* **ASSIGNMENT**
Supply the next part of the passage on lying down as an art form, starting after its final sentence.

As a sophisticated art form, however, lying down was perfected much later. Take the divan. The word means different things under different circumstances: a Turkish divan consists of a mat on the floor or a flat ledge that can run along an entire wall. In a French boudoir, a divan means an upholstered bench, often decorated with tassels and fringe, in the middle of the room. The term can even be used for a row of chairs clustered around a raised platform. Ultimately, divans and couches came to be associated with ‘oriental’ behaviour and a kind of literary dilettantism – thanks to the likes of Thomas De Quincey, the 19th-century English essayist and wastrel, who succumbed to opium while reclining on a chaise. Later, writers ranging from Truman Capote to the former US poet laureate Charles Simic would confess to producing their best work while horizontal.

Until recently, lying down was seen as the horizontal counterpart to the dreamy rambling of the melancholy flâneur, walking about without pursuing any goal in particular. When we lie on our backs and direct our gaze up toward the ceiling or sky, we lose our physical grasp of things. We relax our state of hyper-vigilance, and our thoughts soar.

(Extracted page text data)

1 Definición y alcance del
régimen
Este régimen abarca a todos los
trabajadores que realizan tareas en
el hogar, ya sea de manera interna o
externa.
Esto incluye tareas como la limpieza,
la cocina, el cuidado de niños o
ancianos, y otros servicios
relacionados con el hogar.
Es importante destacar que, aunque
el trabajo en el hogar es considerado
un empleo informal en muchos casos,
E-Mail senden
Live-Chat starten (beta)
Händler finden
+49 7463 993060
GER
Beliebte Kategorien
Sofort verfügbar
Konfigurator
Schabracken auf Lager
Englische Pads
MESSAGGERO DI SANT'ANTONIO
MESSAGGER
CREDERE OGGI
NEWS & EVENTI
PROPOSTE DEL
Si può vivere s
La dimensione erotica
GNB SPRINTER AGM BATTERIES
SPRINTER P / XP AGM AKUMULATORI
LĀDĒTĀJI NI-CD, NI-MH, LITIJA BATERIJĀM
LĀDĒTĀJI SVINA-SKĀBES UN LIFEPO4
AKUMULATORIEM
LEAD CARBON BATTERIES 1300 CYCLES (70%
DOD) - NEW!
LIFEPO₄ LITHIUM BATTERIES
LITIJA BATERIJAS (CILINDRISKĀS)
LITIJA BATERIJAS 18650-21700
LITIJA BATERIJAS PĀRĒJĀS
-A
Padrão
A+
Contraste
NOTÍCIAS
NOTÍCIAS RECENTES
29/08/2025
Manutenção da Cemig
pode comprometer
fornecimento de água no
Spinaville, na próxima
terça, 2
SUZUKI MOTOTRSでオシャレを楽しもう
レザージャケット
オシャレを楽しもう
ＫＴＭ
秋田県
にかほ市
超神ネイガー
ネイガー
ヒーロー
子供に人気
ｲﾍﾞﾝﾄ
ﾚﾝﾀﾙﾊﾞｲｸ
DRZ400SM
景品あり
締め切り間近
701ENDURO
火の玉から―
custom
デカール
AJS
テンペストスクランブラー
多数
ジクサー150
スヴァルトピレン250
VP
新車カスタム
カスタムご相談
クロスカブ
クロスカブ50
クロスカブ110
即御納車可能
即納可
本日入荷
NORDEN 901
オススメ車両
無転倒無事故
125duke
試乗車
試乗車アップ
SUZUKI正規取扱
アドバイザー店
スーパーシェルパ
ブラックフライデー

* **ANSWER SECTION**
Indeed, the general disdain for lying down was ‘unhealthy’ and ‘hypocritical’, according to G K Chesterton, the English critic renowned for his contrarian wit. In the essay ‘On Lying in Bed’ (1909), he championed each person’s freedom and flexibility to decide when to get out of bed, or to enjoy lunch ‘sometimes in the garden, sometimes in bed, sometimes on the roof, sometimes in the top of a tree’. Although Chesterton recommended that these bouts of leisure (which did not include sleep) be ‘very occasional’, he insisted that it was unnecessary to justify such aimlessness, except in cases of serious illness. ‘If a healthy man lies in bed,’ he explains, ‘let him do it without a rag of excuse; then he will get up a healthy man.’ However, he warns, if he lies down with a scientific or medical purpose in mind, ‘he may get up a hypochondriac’.

The Chinese author Lin Yutang wrote in 1937 that ‘our senses are the keenest in that moment’ when we are lying down, and added that ‘all good music should be listened to in the lying condition’. Our mental makeup and even the structure of our perception can change with a shift of posture. Responses that seemed perfectly natural a few minutes earlier, when we were standing upright or sitting, become inexplicable. Questions that were so important appear in a different light when we view them horizontally. Voices and even the ringing of a telephone might no longer reach us with the same urgency as when we were standing.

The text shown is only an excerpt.